I would urge my colleagues to remember that even many of those who supported the legislation did so with reservations. Their concerns were mitigated in part because they were convinced that there was a state law remedy available to consumers if it turned out that federal law did, in fact, go too far, as those of us on the other side claimed. I would also point out that many who supported the legislation also supported amendments that had been strongly advocated by the SEC that were not adopted that would have restored aiding and abetting liability and extended the statute of limitations in federal cases. To now pass legislation that would force all securities cases to be brought under federal law without fixing the glaring defects in that federal law would be doubly intolerable.
Finally, I would just make one additional point about how fragmentary our information is at this juncture and how premature it would be to enact legislation on the basis of what little we now know. Those who are already suggesting that legislation is needed to preempt private rights of action under state law have based their argument on a number of statistics, most prominently studies prepared by National Economic Research Associates. According to NERA's initial statistics and the proponents of new legislation, there was a dramatic increase in state court suits subsequent to enactment of PSLRA, which the proponents view as an attempt to circumvent the new law. Now it turns out that the latest NERA study indicates that in fact shareholder suits filed in state courts are down sharply this year, and that the 1996 figures, according to NERA, "are found to have been transient." According to the Wall Street Journal,, there have only been 19 shareholder class actions filed in state court through April of this year and it appears that there will be fewer of these suits filed by the end of the year than there were in either 1994 or 1995, the last two years prior to enactment of PSLRA.

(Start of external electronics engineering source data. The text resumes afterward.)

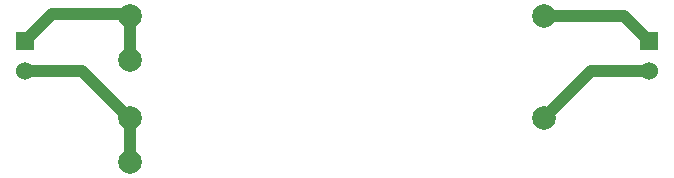
<source format=gbr>
G04 start of page 2 for group 0 idx 0 *
G04 Title: (unknown), top *
G04 Creator: pcb 20140316 *
G04 CreationDate: Wed 05 Apr 2017 02:07:19 PM GMT UTC *
G04 For: vince *
G04 Format: Gerber/RS-274X *
G04 PCB-Dimensions (mil): 2340.00 710.00 *
G04 PCB-Coordinate-Origin: lower left *
%MOIN*%
%FSLAX25Y25*%
%LNTOP*%
%ADD17C,0.0591*%
%ADD16C,0.1285*%
%ADD15C,0.0380*%
%ADD14C,0.0787*%
%ADD13C,0.0600*%
%ADD12C,0.0001*%
%ADD11C,0.0400*%
G54D11*X185898Y60382D02*X212618D01*
X48102Y26382D02*Y11618D01*
Y60382D02*Y45618D01*
Y61000D02*X22000D01*
X13000Y52000D01*
Y42000D02*X32000D01*
X48102Y25898D01*
X212618Y60382D02*X221000Y52000D01*
Y42000D02*X201516D01*
X185898Y26382D01*
G54D12*G36*
X10000Y55000D02*Y49000D01*
X16000D01*
Y55000D01*
X10000D01*
G37*
G54D13*X13000Y42000D03*
G54D14*X185898Y26382D03*
Y60382D03*
G54D12*G36*
X218000Y55000D02*Y49000D01*
X224000D01*
Y55000D01*
X218000D01*
G37*
G54D13*X221000Y42000D03*
G54D14*X48102Y11618D03*
Y26382D03*
Y45618D03*
Y60382D03*
G54D15*G54D16*G54D17*G54D16*G54D15*G54D17*M02*

</source>
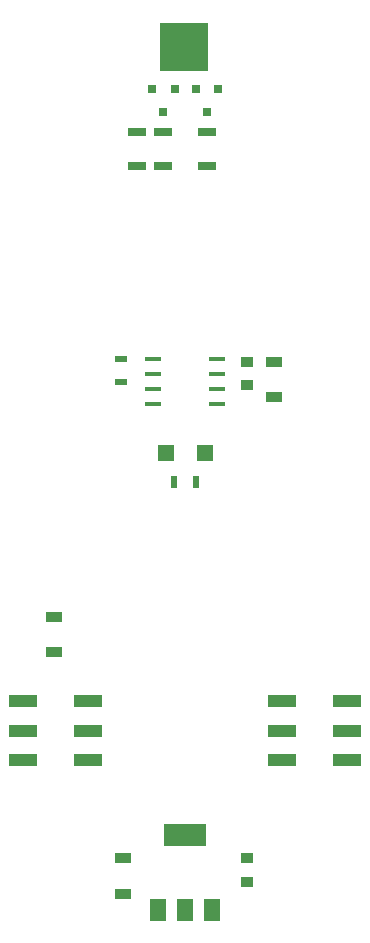
<source format=gbr>
G04 #@! TF.FileFunction,Paste,Top*
%FSLAX46Y46*%
G04 Gerber Fmt 4.6, Leading zero omitted, Abs format (unit mm)*
G04 Created by KiCad (PCBNEW 4.0.6-e0-6349~52~ubuntu16.10.1) date Tue Oct 17 03:14:20 2017*
%MOMM*%
%LPD*%
G01*
G04 APERTURE LIST*
%ADD10C,0.100000*%
%ADD11R,1.340000X1.340000*%
%ADD12R,1.440000X0.840000*%
%ADD13R,1.090000X0.840000*%
%ADD14R,4.040000X4.040000*%
%ADD15R,0.640000X0.740000*%
%ADD16R,1.540000X0.740000*%
%ADD17R,1.390000X0.440000*%
%ADD18R,2.340000X1.040000*%
%ADD19R,1.140000X0.540000*%
%ADD20R,0.540000X1.140000*%
%ADD21R,3.640000X1.840000*%
%ADD22R,1.340000X1.840000*%
G04 APERTURE END LIST*
D10*
D11*
X101650000Y-134500000D03*
X98350000Y-134500000D03*
D12*
X107569000Y-129746000D03*
X107569000Y-126746000D03*
D13*
X105283000Y-128746000D03*
X105283000Y-126746000D03*
D14*
X99949000Y-100076000D03*
D15*
X102804000Y-103648000D03*
X100904000Y-103648000D03*
X101854000Y-105648000D03*
X99121000Y-103648000D03*
X97221000Y-103648000D03*
X98171000Y-105648000D03*
D16*
X98171000Y-107315000D03*
X98171000Y-110215000D03*
X101854000Y-107315000D03*
X101854000Y-110215000D03*
D17*
X97300000Y-126492000D03*
X97300000Y-127762000D03*
X97300000Y-129032000D03*
X97300000Y-130302000D03*
X102700000Y-130302000D03*
X102700000Y-129032000D03*
X102700000Y-127762000D03*
X102700000Y-126492000D03*
D12*
X94742000Y-168807000D03*
X94742000Y-171807000D03*
D13*
X105283000Y-168799000D03*
X105283000Y-170799000D03*
D18*
X86250000Y-160500000D03*
X91750000Y-160500000D03*
X86250000Y-155500000D03*
X91750000Y-155500000D03*
X86250000Y-158000000D03*
X91750000Y-158000000D03*
D19*
X94615000Y-126558000D03*
X94615000Y-128458000D03*
D12*
X88900000Y-148336000D03*
X88900000Y-151336000D03*
D20*
X100950000Y-136906000D03*
X99050000Y-136906000D03*
D18*
X108250000Y-160500000D03*
X113750000Y-160500000D03*
X108250000Y-155500000D03*
X113750000Y-155500000D03*
X108250000Y-158000000D03*
X113750000Y-158000000D03*
D16*
X95961200Y-107320080D03*
X95961200Y-110220080D03*
D21*
X100000000Y-166850000D03*
D22*
X100000000Y-173150000D03*
X102300000Y-173150000D03*
X97700000Y-173150000D03*
M02*

</source>
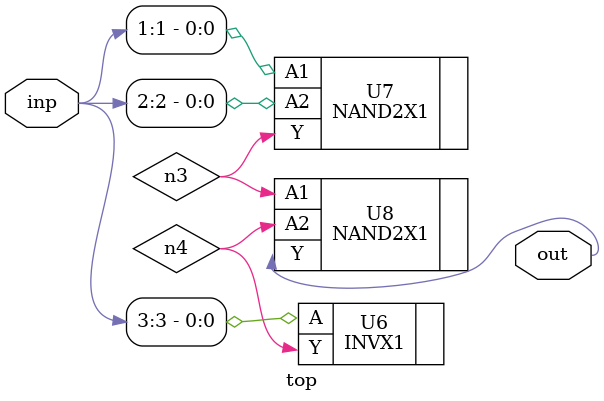
<source format=sv>


module top ( inp, out );
  input [3:0] inp;
  output out;
  wire   n3, n4;

  INVX1 U6 ( .A(inp[3]), .Y(n4) );
  NAND2X1 U7 ( .A1(inp[1]), .A2(inp[2]), .Y(n3) );
  NAND2X1 U8 ( .A1(n3), .A2(n4), .Y(out) );
endmodule


</source>
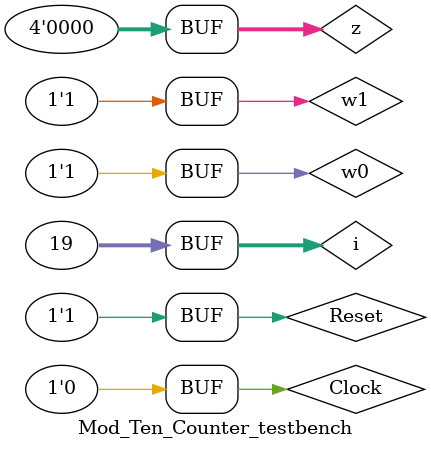
<source format=sv>

module Mod_Ten_Counter(w1, w0, Reset, Clock, z);
	input w1, w0, Reset, Clock;
	output logic [3:0] z = 0;
	
	logic [3:0] CurrentState, NextState;

	localparam  
			A = 4'h0,
			B = 4'h1,
			C = 4'h2,
			D = 4'h3,
			E = 4'h4,
			F = 4'h5,
			G = 4'h6,
			H = 4'h7,
			I = 4'h8,
			J = 4'h9;
	
// state table	
	always_comb begin
		case(CurrentState)
		A: if (!w1 && !w0) NextState = A;
			else if (!w1 && w0) NextState = B;
			else if (w1 && !w0) NextState = C;
			else /*if (w1 && w0)*/ NextState = J;
		B: if (!w1 && !w0) NextState = B;
			else if (!w1 && w0) NextState = C;
			else if (w1 && !w0) NextState = D;
			else /*if (w1 && w0)*/ NextState = A;
		C: if (!w1 && !w0) NextState = C;
			else if (!w1 && w0) NextState = D;
			else if (w1 && !w0) NextState = E;
			else /*if (w1 && w0)*/ NextState = B;
		D: if (!w1 && !w0) NextState = D;
			else if (!w1 && w0) NextState = E;
			else if (w1 && !w0) NextState = F;
			else /*if (w1 && w0)*/ NextState = C;
		E: if (!w1 && !w0) NextState = E;
			else if (!w1 && w0) NextState = F;
			else if (w1 && !w0) NextState = G;
			else /*if (w1 && w0)*/ NextState = D;
		F: if (!w1 && !w0) NextState = F;
			else if (!w1 && w0) NextState = G;
			else if (w1 && !w0) NextState = H;
			else /*if (w1 && w0)*/ NextState = E;
		G: if (!w1 && !w0) NextState = G;
			else if (!w1 && w0) NextState = H;
			else if (w1 && !w0) NextState = I;
			else /*if (w1 && w0)*/ NextState = F;
		H: if (!w1 && !w0) NextState = H;
			else if (!w1 && w0) NextState = I;
			else if (w1 && !w0) NextState = J;
			else /*if (w1 && w0)*/ NextState = G;
		I: if (!w1 && !w0) NextState = I;
			else if (!w1 && w0) NextState = J;
			else if (w1 && !w0) NextState = A;
			else /*if (w1 && w0)*/ NextState = H;
		J: if (!w1 && !w0) NextState = J;
			else if (!w1 && w0) NextState = A;
			else if (w1 && !w0) NextState = B;
			else /*if (w1 && w0)*/ NextState = I;	
			
			default: NextState = 4'h0; //A
		endcase
	end

	always_ff @(posedge Clock) begin
	
		if (Reset) begin
			CurrentState <= A;
			z <= 0;
		end else begin
			CurrentState <= NextState;
			z <= CurrentState;
		end
	end 

endmodule	

module Mod_Ten_Counter_testbench;

	logic w1, w0, Clock, Reset;
	logic [3:0] z = 0;
	
	integer i;
	
	Mod_Ten_Counter DeviceUnderTest(w1, w0, Reset, Clock, z);
	
	initial begin
		Reset = 0; //testing reset off.
		w1 = 0;
		w0 = 0;
		for (i = 0; i < 19; i++) begin
			Clock = 1;
			#10;
			Clock = 0;
			#10;
		end
		w1 = 0;
		w0 = 1;
		for (i = 0; i < 19; i++) begin
			Clock = 1;
			#10;
			Clock = 0;
			#10;
		end
		w1 = 1;
		w0 = 0;
		for (i = 0; i < 19; i++) begin
			Clock = 1;
			#10;
			Clock = 0;
			#10;
		end
		w1 = 1;
		w0 = 1;
		for (i = 0; i < 19; i++) begin
			Clock = 1;
			#10;
			Clock = 0;
			#10;
		end
		
		Reset = 1; //testing reset on.
		w1 = 0;
		w0 = 0;
		for (i = 0; i < 19; i++) begin
			Clock = 1;
			#10;
			Clock = 0;
			#10;
		end
		w1 = 0;
		w0 = 1;
		for (i = 0; i < 19; i++) begin
			Clock = 1;
			#10;
			Clock = 0;
			#10;
		end
		w1 = 1;
		w0 = 0;
		for (i = 0; i < 19; i++) begin
			Clock = 1;
			#10;
			Clock = 0;
			#10;
		end
		w1 = 1;
		w0 = 1;
		for (i = 0; i < 19; i++) begin
			Clock = 1;
			#10;
			Clock = 0;
			#10;
		end
	end	
endmodule	
</source>
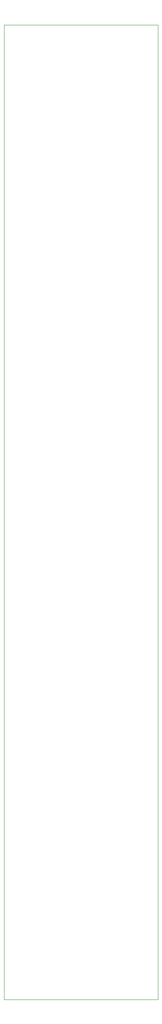
<source format=gbr>
G04 (created by PCBNEW (2013-07-07 BZR 4022)-stable) date 10/2/2014 12:43:44 AM*
%MOIN*%
G04 Gerber Fmt 3.4, Leading zero omitted, Abs format*
%FSLAX34Y34*%
G01*
G70*
G90*
G04 APERTURE LIST*
%ADD10C,0.00590551*%
%ADD11C,0.00393701*%
G04 APERTURE END LIST*
G54D10*
G54D11*
X86050Y-10500D02*
X73450Y-10500D01*
X86050Y-90200D02*
X73450Y-90200D01*
X73450Y-90200D02*
X73450Y-10500D01*
X86050Y-10500D02*
X86050Y-90200D01*
M02*

</source>
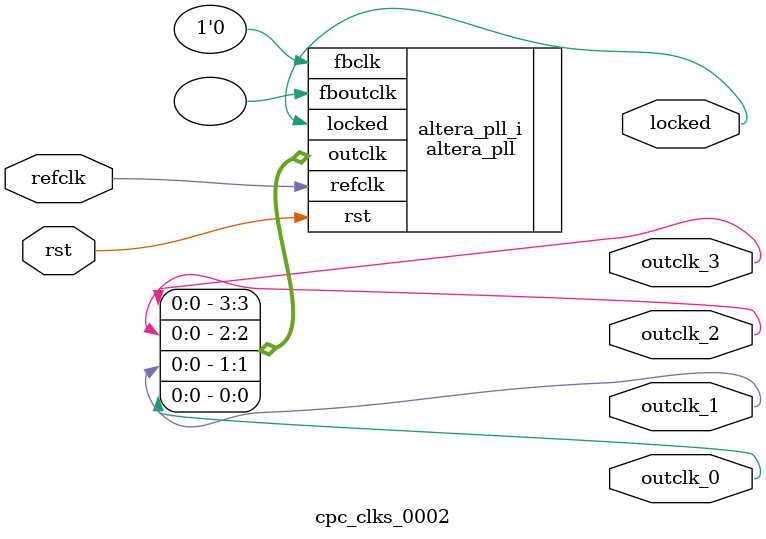
<source format=v>
`timescale 1ns/10ps
module  cpc_clks_0002(

	// interface 'refclk'
	input wire refclk,

	// interface 'reset'
	input wire rst,

	// interface 'outclk0'
	output wire outclk_0,

	// interface 'outclk1'
	output wire outclk_1,

	// interface 'outclk2'
	output wire outclk_2,

	// interface 'outclk3'
	output wire outclk_3,

	// interface 'locked'
	output wire locked
);

	altera_pll #(
		.fractional_vco_multiplier("true"),
		.reference_clock_frequency("50.0 MHz"),
		.operation_mode("direct"),
		.number_of_clocks(4),
		.output_clock_frequency0("48.000000 MHz"),
		.phase_shift0("0 ps"),
		.duty_cycle0(50),
		.output_clock_frequency1("16.000000 MHz"),
		.phase_shift1("0 ps"),
		.duty_cycle1(50),
		.output_clock_frequency2("4.000000 MHz"),
		.phase_shift2("0 ps"),
		.duty_cycle2(50),
		.output_clock_frequency3("1.000000 MHz"),
		.phase_shift3("0 ps"),
		.duty_cycle3(50),
		.output_clock_frequency4("0 MHz"),
		.phase_shift4("0 ps"),
		.duty_cycle4(50),
		.output_clock_frequency5("0 MHz"),
		.phase_shift5("0 ps"),
		.duty_cycle5(50),
		.output_clock_frequency6("0 MHz"),
		.phase_shift6("0 ps"),
		.duty_cycle6(50),
		.output_clock_frequency7("0 MHz"),
		.phase_shift7("0 ps"),
		.duty_cycle7(50),
		.output_clock_frequency8("0 MHz"),
		.phase_shift8("0 ps"),
		.duty_cycle8(50),
		.output_clock_frequency9("0 MHz"),
		.phase_shift9("0 ps"),
		.duty_cycle9(50),
		.output_clock_frequency10("0 MHz"),
		.phase_shift10("0 ps"),
		.duty_cycle10(50),
		.output_clock_frequency11("0 MHz"),
		.phase_shift11("0 ps"),
		.duty_cycle11(50),
		.output_clock_frequency12("0 MHz"),
		.phase_shift12("0 ps"),
		.duty_cycle12(50),
		.output_clock_frequency13("0 MHz"),
		.phase_shift13("0 ps"),
		.duty_cycle13(50),
		.output_clock_frequency14("0 MHz"),
		.phase_shift14("0 ps"),
		.duty_cycle14(50),
		.output_clock_frequency15("0 MHz"),
		.phase_shift15("0 ps"),
		.duty_cycle15(50),
		.output_clock_frequency16("0 MHz"),
		.phase_shift16("0 ps"),
		.duty_cycle16(50),
		.output_clock_frequency17("0 MHz"),
		.phase_shift17("0 ps"),
		.duty_cycle17(50),
		.pll_type("General"),
		.pll_subtype("General")
	) altera_pll_i (
		.rst	(rst),
		.outclk	({outclk_3, outclk_2, outclk_1, outclk_0}),
		.locked	(locked),
		.fboutclk	( ),
		.fbclk	(1'b0),
		.refclk	(refclk)
	);
endmodule


</source>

To trample states rights by eliminating the ability of states to decide how to protect their own investors because of some 19 securities class action suits nationwide out of 15 million state civil cases filed annually seems to me to be overkill in the extreme. These new figures clearly support the SEC and my own view that we should continue to study this issue carefully but should not move ahead with any legislation until we have definitive answers as to how PSLRA is operating in the real world and how it has been finally interpreted by the courts of appeals and perhaps the Supreme Court.
I am troubled that some of my colleagues who profess to be for returning power to the states are so eager to do just the opposite. As a former Governor, you can be assured I will oppose efforts to gut state's rights in favor of the "heavy hand" of the federal government.
I look forward to hearing from today's witnesses.